» **Text segment**:
▬▬▬▬▬▬

Epigenetics Antibodies

In mid-2011, the SGC embarked on a large-scale project to generate recombinant renewable antibodies against target proteins involved in Epigenetic signalling.

Renewable, well-characterized antibodies

aSYCP3 – green, aCBX5 – red, DNA - blue
aSYCP3 – green, aCBX5 – red, DNA - blue

Antibodies are among the most commonly used research tools in biomedicine, and are used to detect proteins; to monitor protein localization in cells and tissues; and to study protein-protein interaction and signaling networks. Unfortunately, high quality antibodies are not available for most human proteins, and this severely limits our ability to explore human biology and understand disease. Partly as a result of this lack of reagents, most biological research remains focused on genes and proteins that were known prior to the sequencing of the human genome ( Edwards et al, Nature). It is generally agreed that exploration of novel proteins depends on the availability of high-quality, renewable antibodies.

Project objectives and scope

The specific goal of this project is to generate and characterize 200 high-quality renewable antibodies to proteins implicated in epigenetic and chromatin biology. The project is being supported by the SGC funders and Life Technologies, which is distributing the antibody reagents with no restriction on use ( epigenetic recombinant antibodies).  The renewable antibodies (Fabs or scFvs) are being selected using phage display technologies, using "crystallography-grade" antigens provided by the SGC.  The objective is to provide the scientific community the research tools to better understand the roles and functions of the targeted proteins in health and disease.

▬▬▬▬▬▬

» **Data listing**:
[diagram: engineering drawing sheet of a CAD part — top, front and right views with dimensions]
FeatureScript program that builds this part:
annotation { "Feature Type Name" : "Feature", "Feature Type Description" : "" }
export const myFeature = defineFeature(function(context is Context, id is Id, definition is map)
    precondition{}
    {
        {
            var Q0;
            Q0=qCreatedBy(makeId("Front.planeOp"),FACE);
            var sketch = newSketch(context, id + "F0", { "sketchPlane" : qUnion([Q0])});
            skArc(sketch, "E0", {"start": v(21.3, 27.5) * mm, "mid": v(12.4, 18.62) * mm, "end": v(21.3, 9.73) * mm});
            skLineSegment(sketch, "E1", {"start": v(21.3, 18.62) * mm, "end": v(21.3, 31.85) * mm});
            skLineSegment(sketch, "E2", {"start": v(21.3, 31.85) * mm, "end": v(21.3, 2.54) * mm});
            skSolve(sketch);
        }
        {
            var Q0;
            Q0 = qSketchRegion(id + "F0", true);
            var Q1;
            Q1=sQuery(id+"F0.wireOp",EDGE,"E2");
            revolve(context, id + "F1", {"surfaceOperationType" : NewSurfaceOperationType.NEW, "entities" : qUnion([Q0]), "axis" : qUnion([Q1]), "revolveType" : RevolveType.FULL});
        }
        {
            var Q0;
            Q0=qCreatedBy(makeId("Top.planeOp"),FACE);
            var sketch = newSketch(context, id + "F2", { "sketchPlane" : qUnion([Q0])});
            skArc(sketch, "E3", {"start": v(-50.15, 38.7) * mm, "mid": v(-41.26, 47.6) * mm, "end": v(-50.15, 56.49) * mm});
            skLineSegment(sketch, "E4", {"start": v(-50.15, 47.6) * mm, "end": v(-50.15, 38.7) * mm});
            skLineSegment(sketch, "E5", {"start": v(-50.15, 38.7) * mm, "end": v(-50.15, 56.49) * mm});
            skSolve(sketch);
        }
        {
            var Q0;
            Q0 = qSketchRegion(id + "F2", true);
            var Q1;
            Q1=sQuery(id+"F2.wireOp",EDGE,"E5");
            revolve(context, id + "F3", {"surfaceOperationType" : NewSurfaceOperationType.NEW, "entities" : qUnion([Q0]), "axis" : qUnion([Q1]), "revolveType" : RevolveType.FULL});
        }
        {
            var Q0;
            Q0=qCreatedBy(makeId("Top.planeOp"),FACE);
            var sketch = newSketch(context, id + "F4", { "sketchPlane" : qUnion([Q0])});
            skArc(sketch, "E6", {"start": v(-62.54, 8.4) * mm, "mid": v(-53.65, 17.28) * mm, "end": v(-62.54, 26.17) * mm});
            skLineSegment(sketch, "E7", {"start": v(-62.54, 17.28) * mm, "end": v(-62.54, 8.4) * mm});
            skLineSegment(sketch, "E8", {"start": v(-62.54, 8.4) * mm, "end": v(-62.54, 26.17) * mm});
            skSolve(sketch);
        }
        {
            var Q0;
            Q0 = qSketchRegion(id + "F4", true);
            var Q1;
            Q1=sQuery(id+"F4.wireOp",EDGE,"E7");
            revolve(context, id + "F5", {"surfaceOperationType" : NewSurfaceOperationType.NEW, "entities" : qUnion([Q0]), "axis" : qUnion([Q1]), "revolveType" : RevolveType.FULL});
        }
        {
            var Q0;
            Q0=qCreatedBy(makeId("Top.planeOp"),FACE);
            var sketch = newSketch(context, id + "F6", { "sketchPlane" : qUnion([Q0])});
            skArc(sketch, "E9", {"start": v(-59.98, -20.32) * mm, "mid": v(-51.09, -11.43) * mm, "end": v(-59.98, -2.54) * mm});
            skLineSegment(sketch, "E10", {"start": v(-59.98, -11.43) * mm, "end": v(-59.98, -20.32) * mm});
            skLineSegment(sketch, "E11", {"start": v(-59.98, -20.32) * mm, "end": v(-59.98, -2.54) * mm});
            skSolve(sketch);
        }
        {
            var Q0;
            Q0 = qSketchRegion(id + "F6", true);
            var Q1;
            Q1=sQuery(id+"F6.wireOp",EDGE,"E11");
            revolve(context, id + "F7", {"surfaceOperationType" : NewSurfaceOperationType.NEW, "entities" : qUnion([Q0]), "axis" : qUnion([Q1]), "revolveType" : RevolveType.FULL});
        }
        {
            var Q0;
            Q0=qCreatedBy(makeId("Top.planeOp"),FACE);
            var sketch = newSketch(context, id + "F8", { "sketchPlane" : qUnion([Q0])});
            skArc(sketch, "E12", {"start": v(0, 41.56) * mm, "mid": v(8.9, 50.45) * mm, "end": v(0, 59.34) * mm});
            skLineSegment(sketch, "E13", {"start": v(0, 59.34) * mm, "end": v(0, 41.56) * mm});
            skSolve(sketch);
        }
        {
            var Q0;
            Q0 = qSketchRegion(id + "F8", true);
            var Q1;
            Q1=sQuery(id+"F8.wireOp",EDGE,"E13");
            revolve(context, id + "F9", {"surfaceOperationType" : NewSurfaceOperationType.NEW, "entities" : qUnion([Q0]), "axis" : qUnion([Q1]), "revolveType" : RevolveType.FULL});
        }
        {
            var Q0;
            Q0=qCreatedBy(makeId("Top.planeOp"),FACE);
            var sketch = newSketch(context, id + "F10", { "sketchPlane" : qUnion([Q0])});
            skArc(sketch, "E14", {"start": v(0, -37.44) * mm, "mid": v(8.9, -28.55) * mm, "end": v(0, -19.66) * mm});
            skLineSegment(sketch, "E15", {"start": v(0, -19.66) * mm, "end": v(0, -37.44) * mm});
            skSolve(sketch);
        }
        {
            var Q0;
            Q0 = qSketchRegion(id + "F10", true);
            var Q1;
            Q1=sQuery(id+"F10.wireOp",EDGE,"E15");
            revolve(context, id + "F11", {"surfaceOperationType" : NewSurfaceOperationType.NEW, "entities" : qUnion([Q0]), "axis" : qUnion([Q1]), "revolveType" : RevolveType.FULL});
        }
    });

▬▬▬▬▬▬

» **Task list**:
1. According to the epigenetics antibodies text, how many renewable antibodies does the project aim to generate and characterize?
2. Using the epigenetics antibodies text, explain why most biological research remains focused on genes and proteins known before the human genome was sequenced.
3. List every use of antibodies in biomedicine that the epigenetics antibodies text names.

» **Results of the exercise**:
1. 200 high-quality renewable antibodies.

2. High-quality antibodies are not available for most human proteins. This lack of reagents is given as part of the reason research stays on previously known genes and proteins.

3.
- To detect proteins
- To monitor protein localization in cells and tissues
- To study protein-protein interaction and signaling networks